Nei primi due set Raonic si accanisce su Haas come il fisico ha fatto per troppo tempo contro questo tennista baciato dalla sfortuna. Su quattordici game il tedesco ne vince due e il tennishipster, vaccinato alle débâcle dei suoi prediletti, sospira mentre pensa che forse non rivedrà più quel meraviglioso rovescio a una mano sui campi di Church Road. Poi, però, succede qualcosa. Come in una visione di Dale Cooper, il gigante si intorpidisce mentre il nanetto comincia a ballare una musica che sente solo lui. La luce si concentra solo su Haas e per un’ora e mezza si torna al 2009. Vince il tie-break del terzo, non senza annullare dei match point, naturalmente, e per poco non minaccia di portarla al quinto. Ma sarebbe troppa grazia, anche per Wimbledon, e alla fine il GGG torna ad imporre la sua legge fatta di articoli a 240 chilometri orari. Troppa velocità anche per uno che continua a sfuggire alle logiche del tempo come Haas. Ma se il tennishipster lo conosce bene, l’anno prossimo sarà ancora lì a riprovarci.
Scollinata la settimana – giova ricordare che lo Slam del tennishipster, tranne rarissimi e salvifici casi, dura lo spazio di sei giorni, sette se il Major ha la sana abitudine di allungare uno dei primi tre turni – il tennishipster deve decidere a chi dedicare le sue attenzioni. Il programma della prima parte di giornata, eccetto James Ward (la cui passione per gli outfit eccentrici è castrata dai rigidi canoni della morale wimbledoniana), non riserva grandi partite. Ma alle tre, poco dopo il terzo Nespresso nell’arco di cinque ore, scendono in campo Feliciano López e Nikoloz Basilashvili. Quella folta barba e quel cognome da star del cinema sovietico non possono che suscitare simpatia nel nostro fanatico.
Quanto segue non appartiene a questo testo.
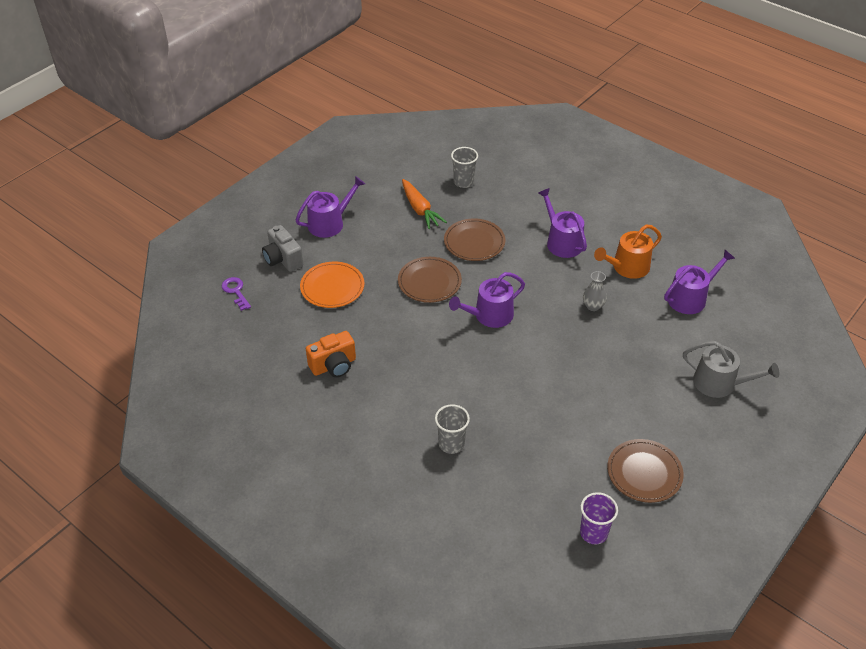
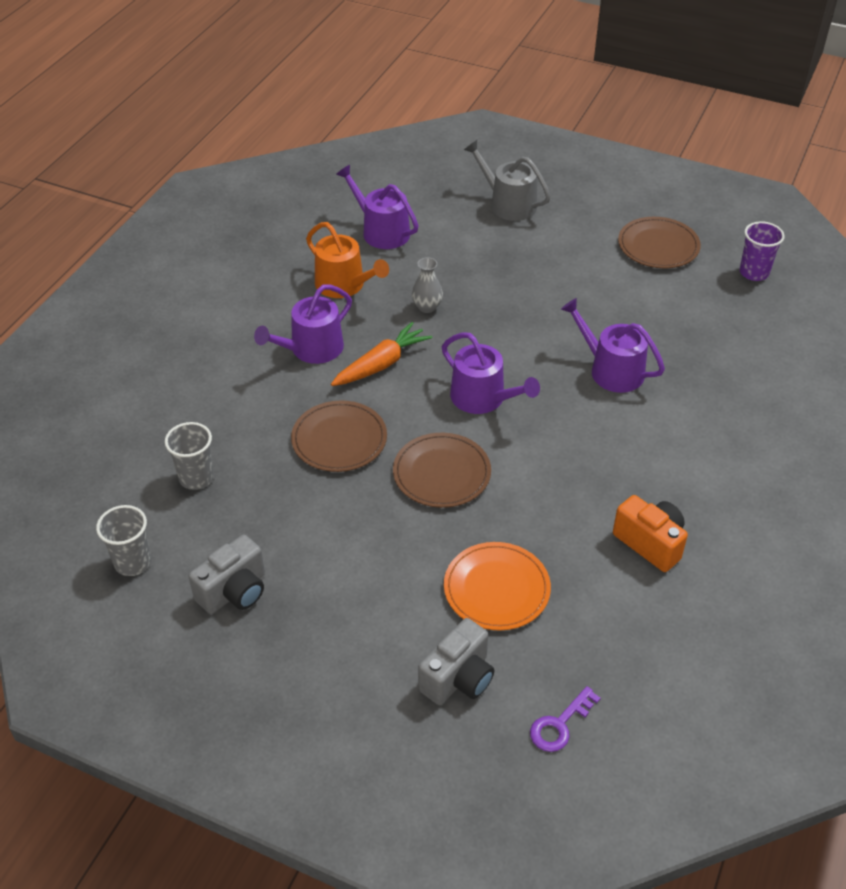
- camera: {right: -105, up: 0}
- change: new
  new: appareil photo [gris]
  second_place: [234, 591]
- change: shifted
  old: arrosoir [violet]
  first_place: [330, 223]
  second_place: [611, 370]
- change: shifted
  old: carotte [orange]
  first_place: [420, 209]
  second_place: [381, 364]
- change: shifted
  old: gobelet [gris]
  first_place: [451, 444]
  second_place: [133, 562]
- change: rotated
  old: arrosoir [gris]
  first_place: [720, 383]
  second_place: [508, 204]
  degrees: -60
Ed è così che si ritrova a tifare per un tennista dalla cui parte non si siederà forse mai nessuno: l’identikit perfetto per entrare nella riserva naturale dei prediletti. Non ha un buon servizio, né un fondamentale speciale, né un gioco brillante. Corre molto e sbaglia poco, ecco tutto. Di là Feliciano fa quello che fa sempre e nonostante sembri impossibile che il georgiano più forte di sempre possa competere con il quarto spagnolo più forte del 2015, c’è battaglia. Basilashvili vince il primo e López pareggia; si prende il terzo e López lo raggiunge ancora. Il tennishipster, che normalmente supporta chi gioca il tennis più perdente, dovrebbe stare dalla parte dello spagnolo. Ma oggi non può esaltarsi per il serve and volley seriale: quel trottolino proveniente dalle qualificazioni, arrivato dalla Georgia dopo aver viaggiato per chissà quanti Future, si merita un’altra partita. Il quinto set è una battaglia di nervi e quelli del georgiano, che non aveva mai vinto una partita in uno Slam prima dell’altro ieri e nel circuito maggiore ha vinto la bellezza di due partite, reggono meglio. Le vittorie diventano tre con quella di oggi. E López, a fine match, finisce per ammettere candidamente che non sapeva praticamente nulla del suo avversario. Il tennishipster sorride malignamente: prima o poi ogni tennismainstream finisce per rimpiangere di non aver svolto quel duro lavoro filologico che precede ogni Slam.